The EU commission cleared the 150mg dose for most patients, while the 110mg dose will be available for patients aged 80 years or above and certain risks groups, the unlisted German drugmaker said on Thursday.
Pradaxa, which has been on the U.S. market since late last year, is one of three new anti-blood-clotting pills expected to replace the decades-old, and potentially dangerous, stroke preventer warfarin.
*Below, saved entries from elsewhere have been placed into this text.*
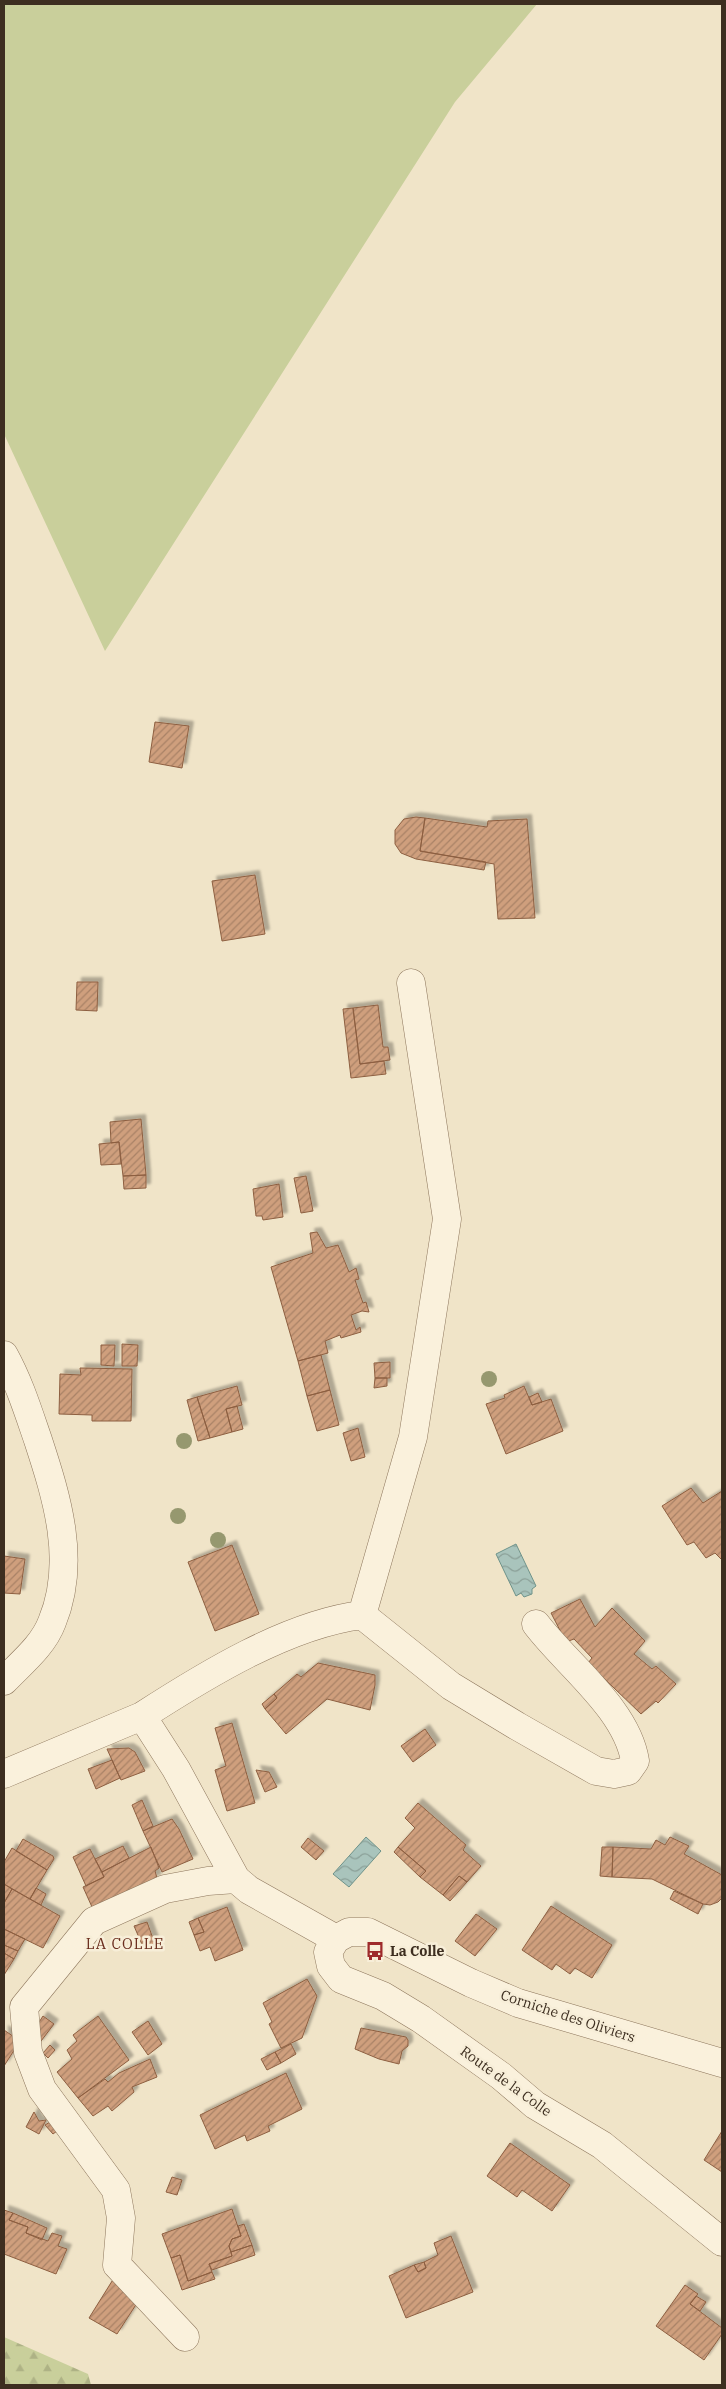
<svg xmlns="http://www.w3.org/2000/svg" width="726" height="2389" viewBox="0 0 726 2389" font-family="'IBM Plex Serif',serif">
	<defs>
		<pattern id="forest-firs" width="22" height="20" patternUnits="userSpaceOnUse" patternTransform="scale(1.25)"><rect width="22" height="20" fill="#c9cf9b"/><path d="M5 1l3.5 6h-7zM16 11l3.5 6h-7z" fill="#aeb285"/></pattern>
		<pattern id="water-waves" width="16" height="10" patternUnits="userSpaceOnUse" patternTransform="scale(1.25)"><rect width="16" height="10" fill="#a9c4bc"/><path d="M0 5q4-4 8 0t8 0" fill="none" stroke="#8ba098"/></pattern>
		<pattern id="building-hatch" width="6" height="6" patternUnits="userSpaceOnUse" patternTransform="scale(1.25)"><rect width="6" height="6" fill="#cf9f7d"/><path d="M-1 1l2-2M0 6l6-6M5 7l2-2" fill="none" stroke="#a98266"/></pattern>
		<filter id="shadow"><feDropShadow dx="4.5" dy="-4.5" stdDeviation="1" flood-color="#0004"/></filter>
	</defs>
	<rect width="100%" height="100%" fill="#f0e4c8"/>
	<path fill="#c9cf9b" d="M 4,4 L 537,4 L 455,102 L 105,651 L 4,434 Z"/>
	<path fill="url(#forest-firs)" d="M 4,2337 L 88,2374 L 91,2385 L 4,2385 Z"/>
	<path fill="url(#water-waves)" stroke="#6f938a" d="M 516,1544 L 536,1586 L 532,1589 L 532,1594 L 524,1597 L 521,1593 L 516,1596 L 496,1554 Z
		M 366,1837 L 381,1851 L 349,1887 L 333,1874 Z"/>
	<path fill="url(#building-hatch)" stroke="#8d5f41" filter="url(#shadow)" d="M 155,722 L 189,726 L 182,768 L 149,762 Z
		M 416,817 L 425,818 L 420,851 L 486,862 L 484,870 L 416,859 L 401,853 L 395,844 L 395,830 L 404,819 Z
		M 425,818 L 487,827 L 488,821 L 527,819 L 535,918 L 498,919 L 494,864 L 420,851 Z
		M 255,875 L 265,934 L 222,941 L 212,881 Z
		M 77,982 L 98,982 L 97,1011 L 76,1010 Z
		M 378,1005 L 383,1047 L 388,1047 L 390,1060 L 360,1064 L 353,1008 Z
		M 353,1008 L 360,1064 L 384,1061 L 386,1074 L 351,1078 L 343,1009 Z
		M 141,1119 L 146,1175 L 123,1176 L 119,1142 L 111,1143 L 110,1122 Z
		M 119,1142 L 121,1164 L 101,1165 L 99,1144 Z
		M 146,1175 L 146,1188 L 124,1189 L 123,1176 Z
		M 306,1176 L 313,1211 L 301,1213 L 294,1178 Z
		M 279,1184 L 283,1217 L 263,1220 L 262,1216 L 256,1216 L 253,1189 Z
		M 317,1232 L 326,1248 L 338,1245 L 349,1272 L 356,1268 L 359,1279 L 355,1280 L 363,1303 L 366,1302 L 369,1312 L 362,1311 L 351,1315 L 356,1330 L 360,1327 L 361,1332 L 341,1338 L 340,1335 L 325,1341 L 328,1353 L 298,1361 L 271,1267 L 313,1253 L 310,1233 Z
		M 122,1344 L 138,1345 L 137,1366 L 122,1366 Z
		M 101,1345 L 115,1345 L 114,1366 L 101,1365 Z
		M 321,1355 L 330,1390 L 307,1396 L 298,1361 Z
		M 390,1362 L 390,1378 L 375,1378 L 374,1363 Z
		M 80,1368 L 132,1369 L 131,1421 L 92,1421 L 92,1415 L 59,1414 L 60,1374 L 81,1375 Z
		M 375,1378 L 387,1378 L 387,1386 L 374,1388 Z
		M 237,1386 L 242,1405 L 226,1409 L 232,1432 L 210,1438 L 197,1397 Z
		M 524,1386 L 532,1405 L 551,1399 L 563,1431 L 506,1454 L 486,1404 L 505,1398 L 504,1395 Z
		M 330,1390 L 339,1425 L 317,1431 L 307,1396 Z
		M 538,1393 L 542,1402 L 532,1405 L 529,1397 Z
		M 197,1397 L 210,1438 L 198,1441 L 187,1400 Z
		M 237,1406 L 243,1429 L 232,1432 L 226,1409 Z
		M 358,1428 L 365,1457 L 351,1461 L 343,1433 Z
		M 691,1488 L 703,1503 L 722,1491 L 722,1560 L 715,1553 L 706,1558 L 694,1542 L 687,1545 L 662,1506 Z
		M 232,1545 L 259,1614 L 215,1631 L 188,1562 Z
		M 4,1556 L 25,1559 L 20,1594 L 4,1593 Z
		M 580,1599 L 595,1627 L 612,1608 L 645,1641 L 634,1654 L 652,1669 L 656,1666 L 676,1684 L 658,1703 L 656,1701 L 641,1714 L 588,1663 L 592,1658 L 574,1639 L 566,1642 L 551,1613 Z
		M 318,1663 L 375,1675 L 375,1685 L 370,1710 L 327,1699 L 286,1734 L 265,1709 L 277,1698 L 274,1694 L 297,1674 L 301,1677 Z
		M 274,1694 L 277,1698 L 265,1709 L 262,1704 Z
		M 232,1723 L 255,1803 L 227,1811 L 215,1770 L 226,1766 L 215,1728 Z
		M 425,1729 L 436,1745 L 413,1762 L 401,1746 Z
		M 129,1748 L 135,1752 L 145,1771 L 121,1780 L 107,1749 Z
		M 112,1760 L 120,1778 L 96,1789 L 88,1769 Z
		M 256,1770 L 269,1772 L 277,1787 L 265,1792 Z
		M 142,1800 L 153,1826 L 143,1831 L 132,1805 Z
		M 418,1803 L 466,1845 L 463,1850 L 481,1866 L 467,1882 L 459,1876 L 443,1895 L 420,1877 L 426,1871 L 398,1847 L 415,1828 L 405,1818 Z
		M 172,1819 L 179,1829 L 193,1859 L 162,1872 L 143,1831 Z
		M 670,1837 L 689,1846 L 684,1854 L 722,1875 L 722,1898 L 718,1902 L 710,1905 L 703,1904 L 652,1879 L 612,1877 L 613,1847 L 651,1849 L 656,1840 L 665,1845 Z
		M 308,1838 L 324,1851 L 316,1860 L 301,1847 Z
		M 23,1839 L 53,1856 L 54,1859 L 47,1870 L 16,1851 Z
		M 123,1846 L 129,1858 L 102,1872 L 95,1859 Z
		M 151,1847 L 159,1868 L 155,1871 L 157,1878 L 92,1907 L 83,1887 L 104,1877 L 102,1872 Z
		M 398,1847 L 426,1871 L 420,1877 L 394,1852 Z
		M 602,1847 L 613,1847 L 612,1877 L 600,1876 Z
		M 12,1848 L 47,1870 L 30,1899 L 4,1884 L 4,1862 Z
		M 90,1849 L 104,1877 L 86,1886 L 73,1857 Z
		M 459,1876 L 467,1882 L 450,1901 L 443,1895 Z
		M 4,1884 L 12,1889 L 4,1903 Z
		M 36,1888 L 46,1894 L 41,1905 L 30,1899 Z
		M 12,1889 L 60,1916 L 43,1948 L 4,1929 L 4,1903 Z
		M 674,1891 L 703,1904 L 698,1914 L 670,1899 Z
		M 551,1906 L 612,1945 L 592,1978 L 575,1968 L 570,1974 L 556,1964 L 552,1970 L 522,1950 Z
		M 227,1907 L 243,1950 L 215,1961 L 210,1947 L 200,1951 L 194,1935 L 204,1932 L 198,1918 Z
		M 476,1914 L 497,1929 L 475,1956 L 455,1941 Z
		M 198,1918 L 204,1932 L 194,1935 L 189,1922 Z
		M 147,1922 L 155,1944 L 144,1949 L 134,1926 Z
		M 4,1929 L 25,1939 L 18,1951 L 4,1945 Z
		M 4,1945 L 18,1951 L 14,1959 L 4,1953 Z
		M 4,1953 L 14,1959 L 4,1975 Z
		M 307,1979 L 317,1996 L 302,2038 L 281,2048 L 269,2024 L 272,2022 L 263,2003 Z
		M 43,2016 L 54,2024 L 38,2045 L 36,2027 Z
		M 98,2016 L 129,2060 L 78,2098 L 57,2072 L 72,2059 L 67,2050 L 77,2041 L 73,2035 Z
		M 148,2021 L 162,2044 L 148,2055 L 132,2032 Z
		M 361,2028 L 406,2037 L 408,2040 L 408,2046 L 402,2051 L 399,2064 L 379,2059 L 355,2049 Z
		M 4,2030 L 20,2041 L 4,2066 Z
		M 291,2044 L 296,2054 L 281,2063 L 275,2052 Z
		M 50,2045 L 55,2050 L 48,2058 L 43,2053 Z
		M 275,2052 L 281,2063 L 267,2070 L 261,2059 Z
		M 150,2059 L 157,2077 L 132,2087 L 134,2092 L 112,2111 L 108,2106 L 93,2116 L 78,2098 L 105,2079 L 108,2082 L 119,2073 Z
		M 286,2073 L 302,2109 L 268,2126 L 270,2131 L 247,2141 L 245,2135 L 215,2149 L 200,2115 Z
		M 34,2112 L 39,2121 L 46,2120 L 39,2134 L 26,2127 Z
		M 57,2118 L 65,2125 L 53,2134 L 45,2125 Z
		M 722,2131 L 722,2172 L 704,2160 Z
		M 510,2143 L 570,2185 L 552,2211 L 522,2190 L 517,2197 L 487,2176 Z
		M 172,2177 L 182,2180 L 177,2195 L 166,2192 Z
		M 232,2209 L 241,2236 L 232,2239 L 229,2246 L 232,2256 L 209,2264 L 212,2272 L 188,2281 L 180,2255 L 171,2258 L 162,2234 Z
		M 4,2210 L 13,2213 L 9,2220 L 28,2227 L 26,2233 L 48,2241 L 52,2233 L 62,2236 L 58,2246 L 67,2249 L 56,2274 L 4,2254 Z
		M 13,2213 L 47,2228 L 42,2240 L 26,2233 L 28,2227 L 9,2220 Z
		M 244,2224 L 252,2245 L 231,2252 L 229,2246 L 232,2239 L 241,2236 L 238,2226 Z
		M 451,2236 L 473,2292 L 406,2318 L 389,2276 L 414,2265 L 418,2272 L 426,2268 L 424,2262 L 438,2255 L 434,2243 Z
		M 252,2245 L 255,2255 L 212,2270 L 209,2264 L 232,2256 L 231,2252 Z
		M 180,2255 L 188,2281 L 212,2272 L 215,2279 L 182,2290 L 171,2258 Z
		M 424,2262 L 426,2268 L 418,2272 L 414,2265 Z
		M 114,2278 L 139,2300 L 117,2334 L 89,2318 Z
		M 685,2285 L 698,2294 L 690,2304 L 722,2328 L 722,2334 L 704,2360 L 656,2326 Z
		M 696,2296 L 706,2302 L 700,2311 L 690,2304 Z"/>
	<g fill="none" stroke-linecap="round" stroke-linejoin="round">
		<g stroke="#8d765c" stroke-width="29">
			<path id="minor" d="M 4,1355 C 19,1382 28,1411 38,1440 C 57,1498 77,1562 52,1622 C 43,1646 21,1663 4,1681
				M 362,1615 L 413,1437 L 447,1219 L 411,983
				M 142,1716 C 204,1676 288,1624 362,1615 L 451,1686 L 517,1726 L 596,1771 L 614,1774 L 628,1771 L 635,1761 C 627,1709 567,1665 536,1624
				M 4,1774 L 142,1716 L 176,1769 L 236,1879 L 249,1890 L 336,1939
				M 336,1939 L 328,1952 L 331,1966 L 341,1979 L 383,1996 L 421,2019 L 501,2076 L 535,2105 L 602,2145 L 722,2242
				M 336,1939 L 349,1932 L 368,1932 L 471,1983 L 518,2003 L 722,2063
				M 185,2337 L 117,2265 L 121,2218 L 116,2190 L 42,2089 L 28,2052 L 24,2007 L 94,1921 L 165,1889 L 208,1881 L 236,1879"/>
		</g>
		<use href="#minor" stroke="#faf1dc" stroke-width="28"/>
	</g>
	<g fill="#96986f">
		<circle cx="489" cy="1379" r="8"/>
		<circle cx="184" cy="1441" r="8"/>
		<circle cx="178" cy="1516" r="8"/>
		<circle cx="218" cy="1540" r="8"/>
	</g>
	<defs>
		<g id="bus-bare" transform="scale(1.5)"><path d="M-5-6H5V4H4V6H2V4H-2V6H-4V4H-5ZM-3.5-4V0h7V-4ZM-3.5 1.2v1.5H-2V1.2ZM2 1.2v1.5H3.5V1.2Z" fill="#9e2a2b" stroke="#f7eed8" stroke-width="2.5" paint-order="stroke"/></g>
	</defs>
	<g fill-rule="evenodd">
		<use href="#bus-bare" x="375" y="1951"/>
	</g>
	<g text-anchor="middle" stroke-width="5" stroke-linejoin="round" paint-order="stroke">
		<g font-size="14" font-weight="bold" fill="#3d2e20" stroke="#f7eed8" text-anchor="start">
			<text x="390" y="1956">La Colle</text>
		</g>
		<g font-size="14" fill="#3d2e20" stroke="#f7eed8">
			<text transform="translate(568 2016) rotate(18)" y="5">Corniche des Oliviers</text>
			<text transform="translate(506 2081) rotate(36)" y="5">Route de la Colle</text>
		</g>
		<g font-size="15" letter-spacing="1" fill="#6b2e1e" stroke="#f7eed8">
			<text x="125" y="1949">LA COLLE</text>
		</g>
	</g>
	<rect width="726" height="2389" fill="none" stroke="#3d2e20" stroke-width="10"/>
</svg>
Analysts estimate the total annual market for such oral drugs as high as $20 billion.
Bristol-Myers Squibb and partner Pfizer (PFE.N) said in June that their experimental drug, apixaban, proved superior and far safer than warfarin in preventing strokes in patients with dangerously irregular heart rhythms.
Based on the stellar stroke prevention data, Bristol and Pfizer said at the time they plan to seek approval for apixaban, branded as Eliquis, in the third or fourth quarter of 2011 for that use.
Bayer and development partner Johnson & Johnson (JNJ.N), filed in January for U.S. and European approval of its Xarelto pill, based on the active ingredient rivaroxaban, for stroke prevention.